Analysis of cardiovascular and respiratory information from wearable devices, such as the heart rate, its variability (HRV), respiratory rate, and tidal volume, and its application to cardiovascular and/or respiratory pathologies as well as wellbeing monitoring.

Coverage studies
Techniques for maximizing the coverage
Development and/or adaptation of methods for extracting cardiovascular and/or respiratory information from wearable devices
Applications that may benefit from a long-term monitoring, such as sleep studies, chronic respiratory diseases, daily monitoring of stress, ambulatory monitoring of depression, among others

Neural interfaces with the central nervous system to study movement

This line aims to develop new techniques to study the human motor nervous system in health and disease.

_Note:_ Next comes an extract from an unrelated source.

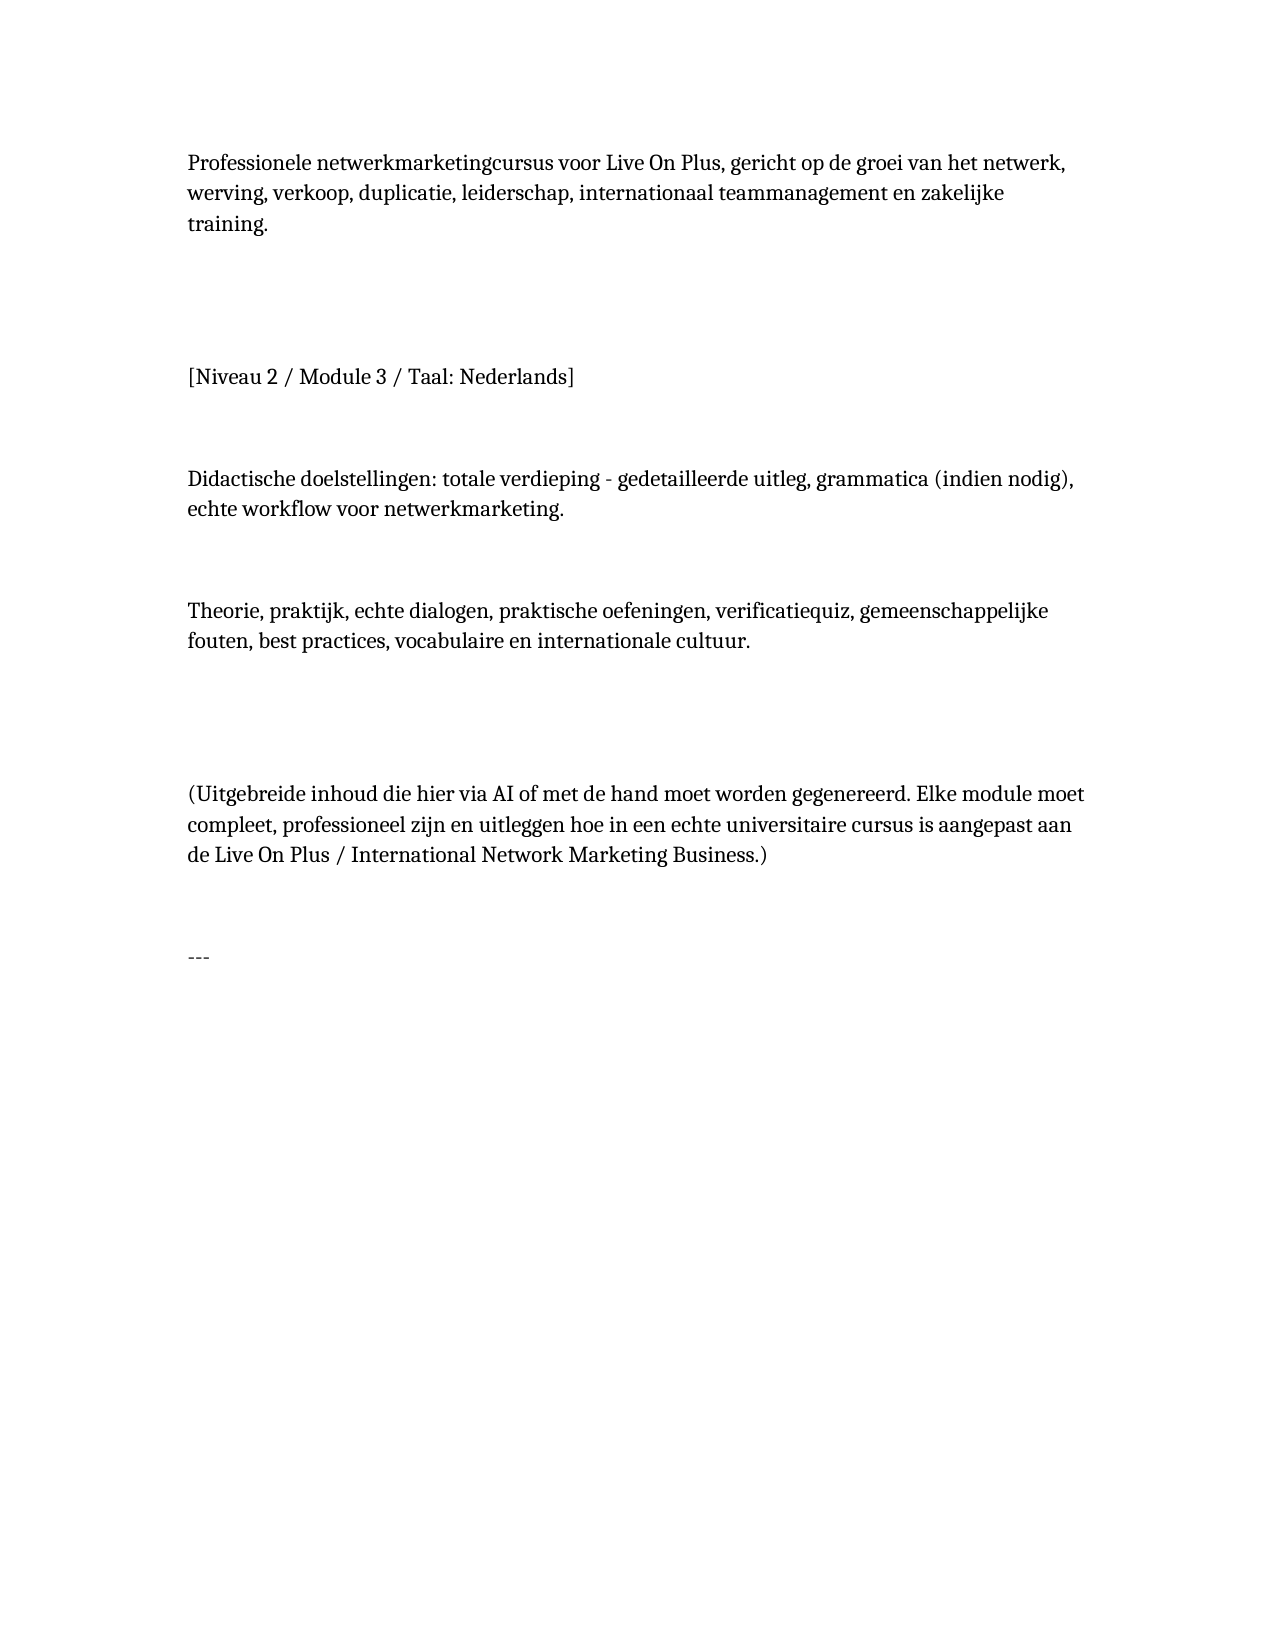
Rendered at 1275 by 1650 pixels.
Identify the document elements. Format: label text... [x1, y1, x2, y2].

Design of new diagnostic and therapeutic solutions movement disorders or other neural conditions affecting motor function
Computational neural models to study brain-muscle interactions
Closed-loop brain- and spinal-cord stimulation platforms
Neural signal processing to study neural connectivity and coding during voluntary movements
Human-motor augmentation through peripheral neural interfaces
Human-machine interfaces
Blind-source separation-based techniques to extract neural information noninvasively from humans
Design and validation of plasticity induction paradigms

Genetics of cardiovascular risk

The most recent tools of genetic statistics and bioinformatics will be used to study the architecture and genetic predisposition to suffer cardiovascular diseases. The specific objectives are:

Identification and monitoring of genes associated with cardiovascular events, as well as different non-invasive markers of cardiovascular risk
Development of genetic risk markers that indicate the genetic predisposition to suffer a cardiovascular event

The lines of research addressed by the Group pursued basic scientific and technological progress through the development of algorithms and methods to improve diagnosis, prognosis and therapy application in cardiorespiratory and autonomic nervous system diseases, as well as a better understanding of physiology pathological or not pathological situations (drowsiness, stress, microgravity, etc).